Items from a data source
↓

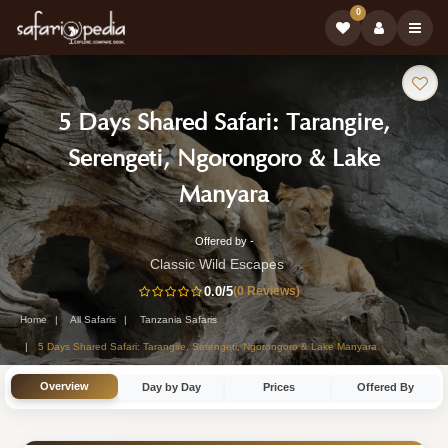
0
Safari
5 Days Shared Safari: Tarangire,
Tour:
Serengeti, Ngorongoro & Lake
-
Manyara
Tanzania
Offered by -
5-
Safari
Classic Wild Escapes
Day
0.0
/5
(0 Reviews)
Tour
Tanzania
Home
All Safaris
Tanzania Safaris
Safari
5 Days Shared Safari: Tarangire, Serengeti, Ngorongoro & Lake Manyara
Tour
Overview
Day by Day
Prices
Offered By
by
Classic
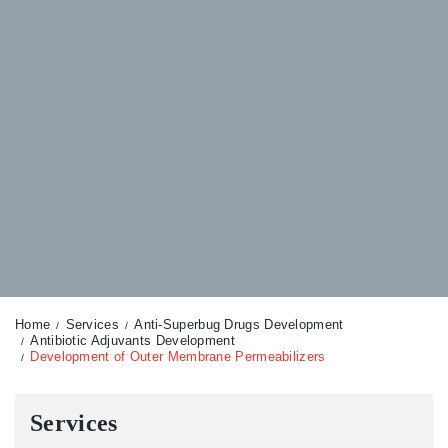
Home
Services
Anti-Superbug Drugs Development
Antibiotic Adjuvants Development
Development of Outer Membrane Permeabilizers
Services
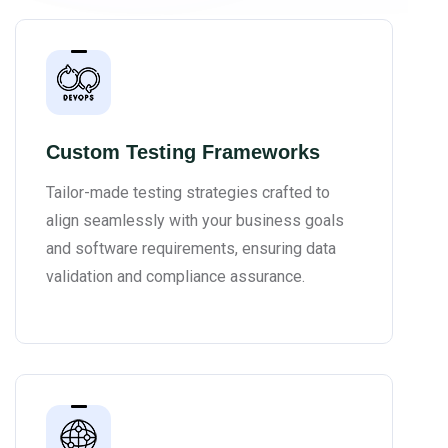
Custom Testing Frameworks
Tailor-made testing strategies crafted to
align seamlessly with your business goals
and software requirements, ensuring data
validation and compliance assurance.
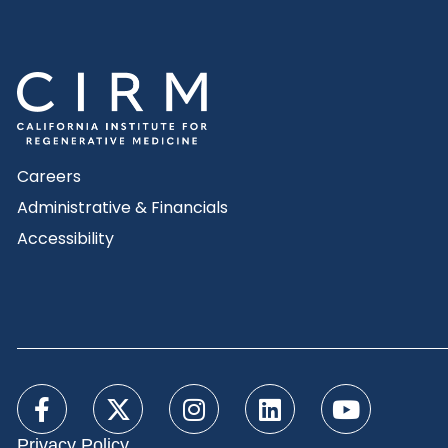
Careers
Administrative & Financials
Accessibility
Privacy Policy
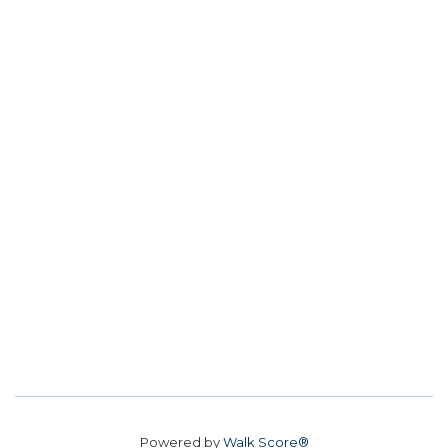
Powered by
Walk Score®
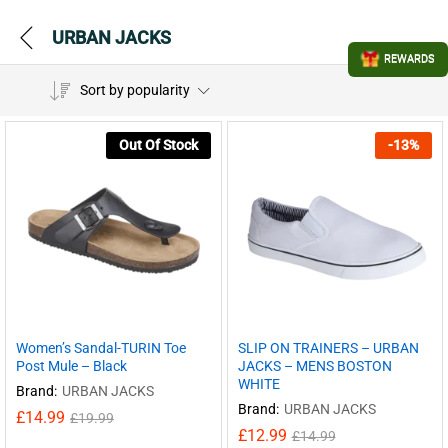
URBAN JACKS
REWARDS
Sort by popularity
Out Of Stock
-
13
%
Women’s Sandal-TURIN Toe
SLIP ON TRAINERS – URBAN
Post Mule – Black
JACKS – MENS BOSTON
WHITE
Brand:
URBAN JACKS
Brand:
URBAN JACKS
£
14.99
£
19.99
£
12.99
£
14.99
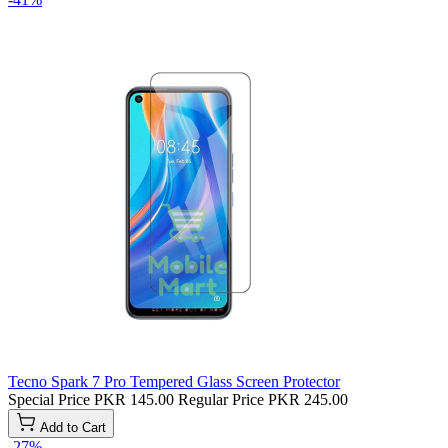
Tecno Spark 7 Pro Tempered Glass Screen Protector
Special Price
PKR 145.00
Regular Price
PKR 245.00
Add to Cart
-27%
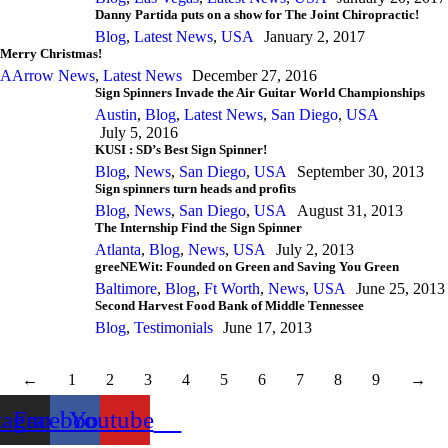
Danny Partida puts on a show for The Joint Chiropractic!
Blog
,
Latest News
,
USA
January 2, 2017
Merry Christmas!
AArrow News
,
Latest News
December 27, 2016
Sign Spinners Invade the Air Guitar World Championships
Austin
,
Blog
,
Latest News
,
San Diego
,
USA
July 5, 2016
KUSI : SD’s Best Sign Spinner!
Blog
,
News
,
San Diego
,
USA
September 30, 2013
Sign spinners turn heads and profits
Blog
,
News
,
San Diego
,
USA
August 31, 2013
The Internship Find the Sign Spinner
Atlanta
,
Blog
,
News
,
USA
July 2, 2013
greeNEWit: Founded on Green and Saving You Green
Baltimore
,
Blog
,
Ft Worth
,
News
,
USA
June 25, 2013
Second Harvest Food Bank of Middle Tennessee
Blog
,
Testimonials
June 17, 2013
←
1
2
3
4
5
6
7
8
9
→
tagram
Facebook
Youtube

↑
↓

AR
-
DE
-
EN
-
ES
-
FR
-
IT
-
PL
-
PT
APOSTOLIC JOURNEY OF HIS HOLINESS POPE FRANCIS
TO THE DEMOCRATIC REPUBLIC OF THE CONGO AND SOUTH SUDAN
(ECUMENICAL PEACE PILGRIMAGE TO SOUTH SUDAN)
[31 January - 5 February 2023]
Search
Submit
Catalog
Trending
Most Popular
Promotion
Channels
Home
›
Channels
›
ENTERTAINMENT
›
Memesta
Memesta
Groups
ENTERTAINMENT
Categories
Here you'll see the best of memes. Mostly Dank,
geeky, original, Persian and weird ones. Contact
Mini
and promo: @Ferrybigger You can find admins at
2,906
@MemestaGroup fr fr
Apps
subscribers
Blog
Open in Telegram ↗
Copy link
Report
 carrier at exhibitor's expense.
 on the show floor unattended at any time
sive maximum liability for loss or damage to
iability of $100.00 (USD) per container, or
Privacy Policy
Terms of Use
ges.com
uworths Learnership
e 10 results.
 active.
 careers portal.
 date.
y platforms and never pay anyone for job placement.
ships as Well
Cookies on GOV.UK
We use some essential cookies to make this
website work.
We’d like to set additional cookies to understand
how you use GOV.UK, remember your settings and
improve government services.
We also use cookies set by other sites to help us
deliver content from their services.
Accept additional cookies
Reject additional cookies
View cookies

↑
↓

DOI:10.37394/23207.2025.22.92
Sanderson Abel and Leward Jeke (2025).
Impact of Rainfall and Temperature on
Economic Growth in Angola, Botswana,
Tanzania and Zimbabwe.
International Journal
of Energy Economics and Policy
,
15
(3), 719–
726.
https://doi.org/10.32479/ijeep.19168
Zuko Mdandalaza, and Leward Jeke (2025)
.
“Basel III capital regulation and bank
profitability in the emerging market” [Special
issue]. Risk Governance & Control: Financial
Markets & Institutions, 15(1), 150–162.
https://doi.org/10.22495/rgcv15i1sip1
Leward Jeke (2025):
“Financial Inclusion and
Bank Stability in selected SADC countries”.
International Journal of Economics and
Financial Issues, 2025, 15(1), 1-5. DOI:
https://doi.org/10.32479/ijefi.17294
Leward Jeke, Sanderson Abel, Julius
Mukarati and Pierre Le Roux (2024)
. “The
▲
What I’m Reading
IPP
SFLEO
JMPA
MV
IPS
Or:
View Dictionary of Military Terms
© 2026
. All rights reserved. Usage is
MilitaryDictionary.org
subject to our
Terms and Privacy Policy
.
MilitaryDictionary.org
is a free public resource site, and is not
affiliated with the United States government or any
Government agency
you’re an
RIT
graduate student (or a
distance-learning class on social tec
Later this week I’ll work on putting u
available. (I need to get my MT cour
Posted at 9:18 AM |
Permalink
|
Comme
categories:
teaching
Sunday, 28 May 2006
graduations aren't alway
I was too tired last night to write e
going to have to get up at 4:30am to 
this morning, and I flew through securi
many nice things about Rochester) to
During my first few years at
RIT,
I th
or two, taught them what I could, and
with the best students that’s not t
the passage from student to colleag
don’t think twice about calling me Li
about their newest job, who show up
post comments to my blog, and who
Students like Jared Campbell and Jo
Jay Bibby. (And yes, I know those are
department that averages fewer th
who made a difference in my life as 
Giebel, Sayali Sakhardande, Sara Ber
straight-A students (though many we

↑

**EXERCISE**
Pick out every line of the listing above that contains the string "made", and copy each one.

**WRITTEN ANSWER**
Tailor-made testing strategies crafted to
who made a difference in my life as 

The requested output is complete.